I have a bias in terms of suggesting that people really evaluate when they leave a job -- if they don't need the money -- leaving it in an employer plan, because typically there are lower fees in employer plan than in an individual product -- employers getting the benefit of pricing from a fee standpoint and there is more flexibility in terms of taking money out. It's a very challenging environment for some folks and certainly I would suggest that if there is an issue of survival at stake, then you have to deal with that. But if there is a way to keep the savings, hold it off to the side and re-up when you get to a new employer.
Can you explain the importance of asset allocation when it comes to retirement planning?
Diversifying your risk is a very important aspect of risk diversification and risk management. I think it is important that when somebody gets into the plan, that they either choose diversified investments using asset allocation or they use something like a target-based fund that does it for them. The beauty of what employers do now because of the Pension Protection Act is they can put their employees into a Qualified Default Investment Alternative (QDIA) which might be a target date fund or a structure.
We have something called Goalmaker that automatically puts people into investments that are chosen based on risk tolerance for an individual. Are they an aggressive investor, moderate investor, conservative investor -- and [how many] years [are they away from] retirement?
So if they can take advantage of an asset allocation model, that's a very important step and that will get them in a good spot.

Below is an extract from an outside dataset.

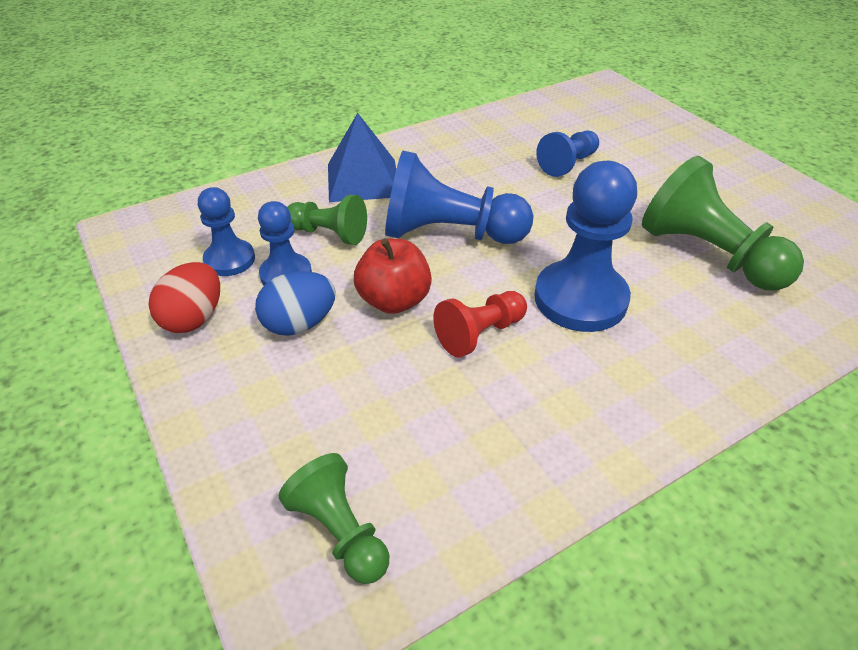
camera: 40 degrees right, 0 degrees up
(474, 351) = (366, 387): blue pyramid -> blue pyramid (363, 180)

The other key piece that we are actively promoting now is having regular increases in contributions. The issue is that a lot of folks get a pay raise. And really, what they should be doing quite honestly is before they ever see that in their paycheck, take some percent of it and increase their contribution to their retirement plan. They never see it, so they never get used to living on it.
We can do that now. Employers can choose what they call contribution acceleration so that when salaries go up, there is a way that some portion of the increase can automatically increase contributions to the 401(k) plan. So if you have an employer that has automatic features, they're wonderful tools to take advantage of because the individual doesn't have to do anything. It happens automatically.
You recently released an interesting report called Redefining Defined Contribution Plans. What were some of the key findings?
We just did a survey that suggests that 84% of people who responded think it's time for a new approach or a revised approach to planning and saving for retirement. So this program that we've launched "Redefining Retirement" that really packages the best practices of retirement plans: automatic enrollment, automatic contribution increases, automatic default into diversified investment portfolios, automatic migration into an income guarantee. All of those factors together will put an individual in a better place from an outcome standpoint in terms of what they will have to live on in retirement than what we see happening in plans where these features are not turned on or not activated.
Also, I've seen some articles lately suggesting that maybe it's time to retire the 401(k) plan. And I don't really think that is necessary. I think there are great elements in place and this introduction of guaranteed income options is the latest and a very smart feature as well that mean that we can deliver private sector solutions to solve people's retirement gaps.